Here’s a hint: it’s in the U.S. (I know, that one’s obvious…).
The answer: New Jersey. Southern Jersey, to be a bit more precise. As in, the area between Philly and the Jersey Shore points, which is more commonly known as the area that most Philly natives pass through slowly in traffic jams on their way to the shore to enjoy a weekend of Summer sun before trudging back to work on the following Monday.
Yes, for real.
The interesting thing about the Outer Coastal Plain (OCP), is that some of the dry red wines being made there just might be the next best-kept secret in South Jersey after their awesome roadside BBQ joints (whoops – was I not supposed to give that last one away?).

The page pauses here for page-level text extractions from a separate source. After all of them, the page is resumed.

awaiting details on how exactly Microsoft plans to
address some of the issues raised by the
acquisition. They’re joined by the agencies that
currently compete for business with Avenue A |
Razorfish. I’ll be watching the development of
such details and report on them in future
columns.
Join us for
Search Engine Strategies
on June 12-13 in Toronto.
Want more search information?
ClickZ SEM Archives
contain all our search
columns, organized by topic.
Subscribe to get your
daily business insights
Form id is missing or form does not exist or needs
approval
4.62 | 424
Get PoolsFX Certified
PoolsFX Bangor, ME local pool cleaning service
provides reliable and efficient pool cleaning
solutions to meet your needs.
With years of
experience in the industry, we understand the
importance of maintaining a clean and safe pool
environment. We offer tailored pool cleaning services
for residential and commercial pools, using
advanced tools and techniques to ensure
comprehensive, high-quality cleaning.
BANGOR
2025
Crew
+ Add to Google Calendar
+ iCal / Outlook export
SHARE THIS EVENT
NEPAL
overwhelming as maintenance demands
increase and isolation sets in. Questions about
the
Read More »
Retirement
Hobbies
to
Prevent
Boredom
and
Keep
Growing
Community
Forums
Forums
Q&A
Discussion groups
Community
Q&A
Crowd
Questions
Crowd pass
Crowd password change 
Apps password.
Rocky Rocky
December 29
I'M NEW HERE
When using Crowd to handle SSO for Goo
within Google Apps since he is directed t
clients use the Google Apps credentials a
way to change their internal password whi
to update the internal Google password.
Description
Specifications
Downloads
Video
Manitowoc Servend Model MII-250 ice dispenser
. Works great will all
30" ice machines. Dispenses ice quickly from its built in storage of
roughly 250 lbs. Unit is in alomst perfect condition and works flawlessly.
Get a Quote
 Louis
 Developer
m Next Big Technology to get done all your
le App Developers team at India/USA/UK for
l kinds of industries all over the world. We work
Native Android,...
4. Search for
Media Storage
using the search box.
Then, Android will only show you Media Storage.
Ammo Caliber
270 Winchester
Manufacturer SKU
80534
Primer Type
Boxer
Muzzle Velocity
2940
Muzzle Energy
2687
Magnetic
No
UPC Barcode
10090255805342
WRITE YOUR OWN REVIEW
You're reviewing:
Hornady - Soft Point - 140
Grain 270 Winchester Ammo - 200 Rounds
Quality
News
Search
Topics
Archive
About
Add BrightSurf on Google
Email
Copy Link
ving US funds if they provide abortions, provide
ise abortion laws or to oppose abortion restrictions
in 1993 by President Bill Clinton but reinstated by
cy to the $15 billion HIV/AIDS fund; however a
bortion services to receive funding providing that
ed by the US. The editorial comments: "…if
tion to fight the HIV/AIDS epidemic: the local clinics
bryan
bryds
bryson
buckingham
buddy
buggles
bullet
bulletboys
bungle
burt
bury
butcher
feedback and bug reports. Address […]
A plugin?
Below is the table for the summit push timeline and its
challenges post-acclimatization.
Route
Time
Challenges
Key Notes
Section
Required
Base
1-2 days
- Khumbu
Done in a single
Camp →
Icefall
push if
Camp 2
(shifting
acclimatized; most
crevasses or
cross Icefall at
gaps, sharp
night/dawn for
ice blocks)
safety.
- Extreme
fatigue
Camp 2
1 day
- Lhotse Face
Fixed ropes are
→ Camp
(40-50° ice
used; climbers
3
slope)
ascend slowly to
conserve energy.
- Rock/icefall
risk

Similar to the Finger Lakes, the OCP has also made some high-quality, ripe, European-style red wines in a cooler climate, especially in the relatively hot 2007 vintage. Yeah – I was as surprised
as you are.
As one winemaker in the OCP showed me, if you take a map of the Bordeaux winemaking region and flip it upside down, it’s a mirror-image of the Delaware Bay area that houses the OCP. Which may mean nothing when it comes to OCP wines, or may mean everything, depending on your point of view. Certainly the wines I tried recently from the AVA that were modeled after European / Bordeaux blends showed a lot of promise, though the winemakers in the region tend to get a bit too oak-happy for my tastes. In any case, the fruit for their reds is much riper than you’d first expect, with the Cabernet Franc showing the most personality, spiciness, and raw quality potential.
Another lesson in not writing off cool-climate reds (and maybe an incentive for those Shore-bound Philly folk to take a short detour from the Summer traffic jams to buy a bottle or two to savor over the weekend at their shore houses…).